The recruitment office and those who work there are not responsible for Iraq War policy.

Last week, 200 people marked the 5th anniversary of the war in Iraq with a protest, marching around campus and ending at the Army National Guard recruitment offices on Washington Avenue. There, as the Daily reported, 16 protesters were arrested for entering the recruitment office, disrupting their work and refusing to leave.

We wholeheartedly support the right of these individuals and other anti-war groups to protest, and thank them for drawing attention to a subject most Americans seem to prefer not to think about. But the Army recruitment office should not be conflated with the civilian leadership that began and executed the Iraq War so ineptly. The recruitment office exists to ask people to serve their country, and to be treated as somehow responsible for the policies created by people like President George W. Bush, Vice President Dick Cheney and former Secretary of Defense Donald Rumsfeld, people that we the voting public were foolish enough to elect twice, is unacceptable.

No one is more aware of the terrible cost of this war than those in uniform. Because of the all-volunteer military, few Americans have any connection to the war other than what they read in the newspapers or see on television. But a survey conducted by Foreign Policy magazine of 3,400 active and retired officers found that 60 percent felt the U.S. military is weaker than it was five years ago, and 88 percent felt the Iraq War in particular had stretched it dangerously thin.
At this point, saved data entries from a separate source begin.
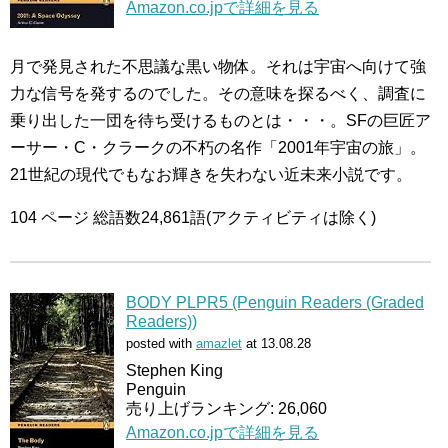
Amazon.co.jpで詳細を見る
月で発見された不思議な黒い物体。それは宇宙へ向けて強
力な信号を発するのでした。その意味を探るべく、調査に
乗り出した一団を待ち受けるものとは・・・。SFの巨匠ア
ーサー・C・クラークの不朽の名作「2001年宇宙の旅」。
21世紀の現代でもなお輝きを失わない近未来小説です。
104 ページ 総語数24,861語(アクティビティは除く)
BODY PLPR5 (Penguin Readers (Graded
Readers))
posted with
amazlet
at 13.08.28
Stephen King
Penguin
売り上げランキング: 26,060
Amazon.co.jpで詳細を見る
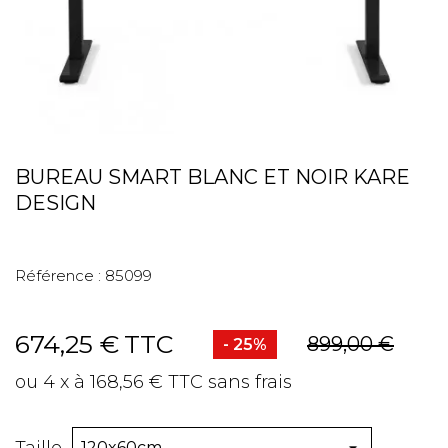
BUREAU SMART BLANC ET NOIR KARE
DESIGN
Référence :
85099
674,25 €
TTC
899,00 €
- 25%
ou 4 x à 168,56 € TTC sans frais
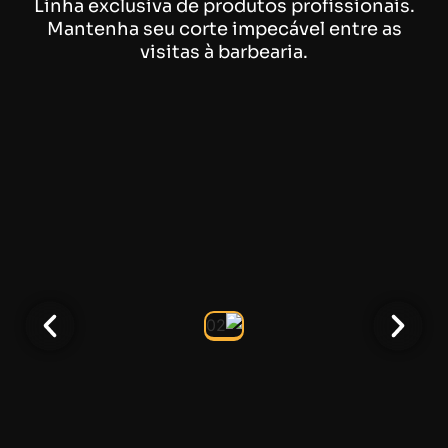
Linha exclusiva de produtos profissionais.
Mantenha seu corte impecável entre as
visitas à barbearia.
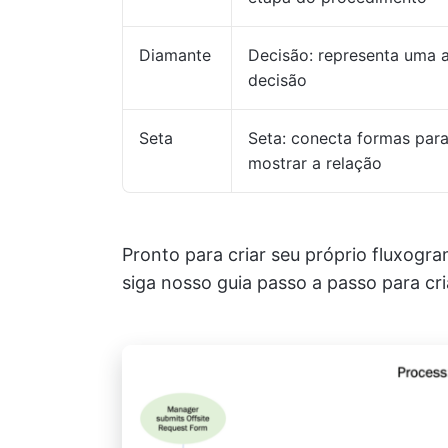
Diamante
Decisão: representa uma 
decisão
Seta
Seta: conecta formas par
mostrar a relação
Pronto para criar seu próprio fluxogr
siga nosso guia passo a passo para cri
And captains, generally regarded as the most important rank in the Army, are leaving in droves largely because of the stress multiple extended deployments have put on their families.
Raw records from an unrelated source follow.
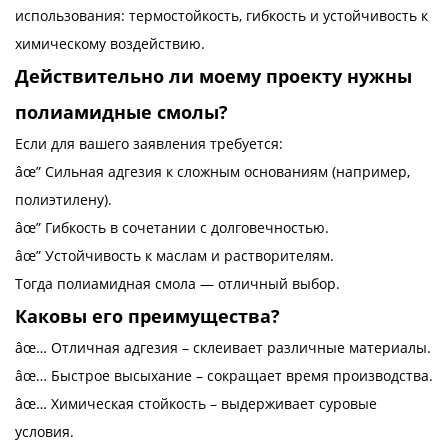
использования: термостойкость, гибкость и устойчивость к
химическому воздействию.
Действительно ли моему проекту нужны
полиамидные смолы?
Если для вашего заявления требуется:
âœ” Сильная адгезия к сложным основаниям (например,
полиэтилену).
âœ” Гибкость в сочетании с долговечностью.
âœ” Устойчивость к маслам и растворителям.
Тогда полиамидная смола — отличный выбор.
Каковы его преимущества?
âœ… Отличная адгезия – склеивает различные материалы.
âœ… Быстрое высыхание – сокращает время производства.
âœ… Химическая стойкость – выдерживает суровые
условия.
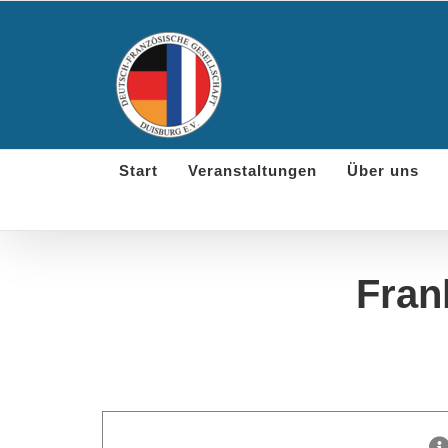
Skip
to
content
Start
Veranstaltungen
Über uns
Fran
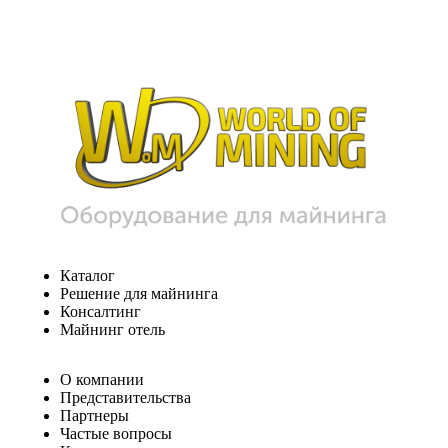
Каталог
Решение для майнинга
Консалтинг
Майнинг отель
О компании
Представительства
Партнеры
Частые вопросы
The health of the military is tied up with the health of the nation, and these are statistics that should alarm all of us. The recruiters office may have been picked as a focal point for the protests because of its proximity to campus, but recruiters are not creating the policies and should not be the target of derision for serving their country and following the orders handed down to them by the people we are ultimately responsible for electing and putting in charge of military.